Beauty and the Beast and Song of Orpheus

First published:Beauty and the Beast (1989) and Song of Orpheus (1990)

Type of work: Novels

Type of plot: Fantasy—cultural exploration

Time of work: 1986-1987

Locale: New York City

The Plot

Beauty and the Beast and Song of Orpheus are based on the television program Beauty and the Beast, which began airing in 1987 and was created by Ron Koslow. The story concerns Catherine Chandler, a beautiful, well-educated debutante whose narcissistic, privileged life has begun to lose its appeal. Her job as junior partner in her father’s prestigious corporate law firm has become dull and her performance in that capacity lackluster. While trying to hail a taxi one evening, Catherine is grabbed by a stocky man and forced into a van. Three days later, she is thrown out of the van in Central Park and left for dead. She has been beaten badly, and her face has been slashed.

Catherine awakes Below, in a secret underworld beneath the level of old subway tunnels in Manhattan, having been found by Vincent, a huge half-human, half-lion. She immediately feels a powerful bond with Vincent. She is cared for by Father, patriarch of the secret society of outcasts and refugees from the heartless, profligate society Above.

Despite her own father’s efforts to facilitate her return to normalcy by hiring a plastic surgeon and by remaining patient in the face of her flat refusal to discuss the details of her disappearance, Catherine’s thoughts are not at all on settling back into her old routine. Searing memories of the injustice done to her and to Vincent, an “accident” horribly discarded at birth but rescued by the Tunnel Dwellers, claim her attention. Although she understands that Above remains as closed to Vincent as Below is to her, she knows also that her life henceforth will never be the same. She leaves her father’s corporate law firm and, seeking to aid other innocent victims, becomes a deputy district attorney. She also begins to learn how to defend herself.

Vincent, his thoughts on Catherine, occasionally ventures stealthily into Central Park from the Tunnels, merely to gaze at the light in her room. Neither Vincent’s dreams of Catherine nor his visits Above find favor with Father, who insists that by going Above, the Tunnel Dwellers invite their doom. Vincent appears one evening on Catherine’s terrace and stays with her until dawn.

At the district attorney’s office, Catherine soon discovers information concerning another victim and thereby learns the identity of her assailant, who then sets out to kill her. Vincent, sensing her danger, rushes to her aid with the ferocity of an animal. The book ends as Catherine and Vincent, realizing the strength of the bond between them, bid goodbye for the time being.
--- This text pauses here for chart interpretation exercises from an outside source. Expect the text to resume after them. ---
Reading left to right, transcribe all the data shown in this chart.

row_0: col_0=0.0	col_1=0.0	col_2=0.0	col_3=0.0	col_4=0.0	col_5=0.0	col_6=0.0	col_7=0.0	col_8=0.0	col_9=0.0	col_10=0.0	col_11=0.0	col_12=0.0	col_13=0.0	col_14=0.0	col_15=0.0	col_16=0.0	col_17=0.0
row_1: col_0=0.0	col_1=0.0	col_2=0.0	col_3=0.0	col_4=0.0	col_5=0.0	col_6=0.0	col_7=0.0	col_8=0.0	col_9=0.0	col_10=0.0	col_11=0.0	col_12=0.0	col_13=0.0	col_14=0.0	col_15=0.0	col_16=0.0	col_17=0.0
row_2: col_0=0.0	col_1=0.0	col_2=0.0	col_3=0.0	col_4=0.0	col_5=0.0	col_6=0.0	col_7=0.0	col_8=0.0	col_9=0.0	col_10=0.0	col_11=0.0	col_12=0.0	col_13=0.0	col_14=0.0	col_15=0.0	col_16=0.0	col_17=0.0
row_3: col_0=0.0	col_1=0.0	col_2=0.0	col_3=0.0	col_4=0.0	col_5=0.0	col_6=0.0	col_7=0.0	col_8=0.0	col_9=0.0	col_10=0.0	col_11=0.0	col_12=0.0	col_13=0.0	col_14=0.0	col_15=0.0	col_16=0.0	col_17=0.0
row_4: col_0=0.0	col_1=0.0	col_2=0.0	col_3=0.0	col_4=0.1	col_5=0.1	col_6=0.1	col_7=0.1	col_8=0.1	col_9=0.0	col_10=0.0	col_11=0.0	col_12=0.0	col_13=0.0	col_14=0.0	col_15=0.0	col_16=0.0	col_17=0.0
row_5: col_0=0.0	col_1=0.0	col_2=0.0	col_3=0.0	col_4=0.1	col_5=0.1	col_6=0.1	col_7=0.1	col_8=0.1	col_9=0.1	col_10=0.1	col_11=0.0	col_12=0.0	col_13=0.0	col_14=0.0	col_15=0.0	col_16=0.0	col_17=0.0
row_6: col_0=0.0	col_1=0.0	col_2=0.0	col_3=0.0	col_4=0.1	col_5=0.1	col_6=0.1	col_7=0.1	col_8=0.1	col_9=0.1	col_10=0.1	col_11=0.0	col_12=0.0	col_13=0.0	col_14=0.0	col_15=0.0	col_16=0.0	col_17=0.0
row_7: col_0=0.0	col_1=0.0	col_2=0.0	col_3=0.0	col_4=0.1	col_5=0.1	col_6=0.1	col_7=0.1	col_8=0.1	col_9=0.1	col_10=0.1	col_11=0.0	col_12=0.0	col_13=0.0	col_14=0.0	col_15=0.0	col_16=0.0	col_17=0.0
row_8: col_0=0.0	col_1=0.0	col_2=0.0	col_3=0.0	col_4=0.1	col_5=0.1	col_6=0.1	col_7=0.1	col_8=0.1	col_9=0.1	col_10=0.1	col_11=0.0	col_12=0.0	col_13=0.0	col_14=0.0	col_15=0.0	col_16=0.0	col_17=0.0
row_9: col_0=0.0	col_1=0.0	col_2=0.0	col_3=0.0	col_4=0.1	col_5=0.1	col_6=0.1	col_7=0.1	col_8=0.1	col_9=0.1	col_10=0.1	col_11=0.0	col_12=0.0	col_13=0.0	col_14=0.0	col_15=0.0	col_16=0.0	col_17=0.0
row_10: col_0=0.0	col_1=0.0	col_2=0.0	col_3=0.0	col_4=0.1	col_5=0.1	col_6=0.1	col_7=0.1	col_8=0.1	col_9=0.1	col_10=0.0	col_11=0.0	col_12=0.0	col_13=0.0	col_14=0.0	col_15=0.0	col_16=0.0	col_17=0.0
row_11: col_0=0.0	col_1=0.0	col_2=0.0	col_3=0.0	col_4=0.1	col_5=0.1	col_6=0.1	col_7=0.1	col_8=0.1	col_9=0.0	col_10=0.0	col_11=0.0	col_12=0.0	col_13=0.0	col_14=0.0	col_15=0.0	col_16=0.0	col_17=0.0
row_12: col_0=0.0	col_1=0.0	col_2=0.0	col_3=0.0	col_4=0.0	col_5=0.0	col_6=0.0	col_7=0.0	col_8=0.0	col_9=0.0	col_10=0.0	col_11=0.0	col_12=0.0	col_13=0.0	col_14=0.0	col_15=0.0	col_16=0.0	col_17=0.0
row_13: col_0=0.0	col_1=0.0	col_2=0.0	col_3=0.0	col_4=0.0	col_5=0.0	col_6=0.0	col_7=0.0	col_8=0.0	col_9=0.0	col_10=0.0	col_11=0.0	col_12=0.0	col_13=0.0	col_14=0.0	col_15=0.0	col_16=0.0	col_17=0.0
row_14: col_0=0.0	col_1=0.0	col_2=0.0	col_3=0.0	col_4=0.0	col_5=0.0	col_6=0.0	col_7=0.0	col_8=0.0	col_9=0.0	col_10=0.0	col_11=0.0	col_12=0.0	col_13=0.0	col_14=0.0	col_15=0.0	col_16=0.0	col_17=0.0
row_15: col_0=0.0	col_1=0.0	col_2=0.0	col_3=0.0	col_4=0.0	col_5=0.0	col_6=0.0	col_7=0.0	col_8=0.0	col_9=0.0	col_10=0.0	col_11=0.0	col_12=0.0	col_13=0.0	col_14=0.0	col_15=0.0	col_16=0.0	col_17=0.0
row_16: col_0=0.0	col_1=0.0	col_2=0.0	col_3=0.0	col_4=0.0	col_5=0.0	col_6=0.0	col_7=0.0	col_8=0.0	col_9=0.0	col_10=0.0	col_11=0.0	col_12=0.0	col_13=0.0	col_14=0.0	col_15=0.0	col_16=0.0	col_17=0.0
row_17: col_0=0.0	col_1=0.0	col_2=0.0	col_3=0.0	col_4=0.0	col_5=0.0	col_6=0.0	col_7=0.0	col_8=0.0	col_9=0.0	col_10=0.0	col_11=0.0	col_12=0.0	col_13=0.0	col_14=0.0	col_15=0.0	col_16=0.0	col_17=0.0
In Song of Orpheus, Barbara Hambly develops three episodes previously aired in the television series that intertwine the lives and worlds of Catherine and Vincent. Vincent’s nightly journeys Above to see Catherine have become more frequent. On one of them he brings her a necklace. It is a gift from Mouse, who has discovered, at the end of a remote tunnel, a buried ship laden with treasures. The treasure produces dissent among the Tunnel Dwellers, turning friend against friend. Against the wishes of others, Cullen takes gold items Above to sell but succeeds only in attracting a rapacious intruder who enters the Tunnels, bent on taking all the treasure. Following a fight, during which the intruder falls into the Abyss, the Tunnel Dwellers finally agree to donate the treasure Above to the St. Regina Shelter for the Homeless.

In the second episode, Father receives a message and mysteriously ventures Above. In the office of Alan Taft, an old friend, Father discovers Taft’s body and is promptly arrested for Taft’s murder. Vincent appeals to Catherine for help in locating Father. Believing rightly that his disappearance is linked to his past, Catherine and Vincent peruse microfilm at the public library and learn that Father is Dr. Jacob Wells, a physician called before the House Committee on Un-American Activities in 1951 and subsequently blacklisted. Shrinking from sharing his fate, Margaret, his bride, retreated to Paris with his father. Having never remarried and now dying of cancer, Margaret had sent the enigmatic note to Father noting the “wreck of my memories.” Catherine discovers the identity of Taft’s murderer, and Father returns to the Tunnels. Margaret joins him Below, spending the last seven days of her life with him.

Father recovers slowly from Margaret’s death. One day, a Tunnel child falls into the Maze, a labyrinth of echoing caverns and tiny tunnels. In a rescue attempt, rocks collapse upon Father and Vincent. Above, Catherine immediately senses his peril. She descends into the Tunnels, falling headlong into Mouse’s Mousehole. With Mouse she finds Vincent and Father pinned in a rockslide, their oxygen rapidly running out. Desperate to save Vincent, Catherine secures a drill and explosives from her former lover, Elliot Burch, an architect and construction magnate. Vincent and Father, who is injured, are rescued. At last a real part of life Below, Catherine realizes how much she loves and needs Vincent.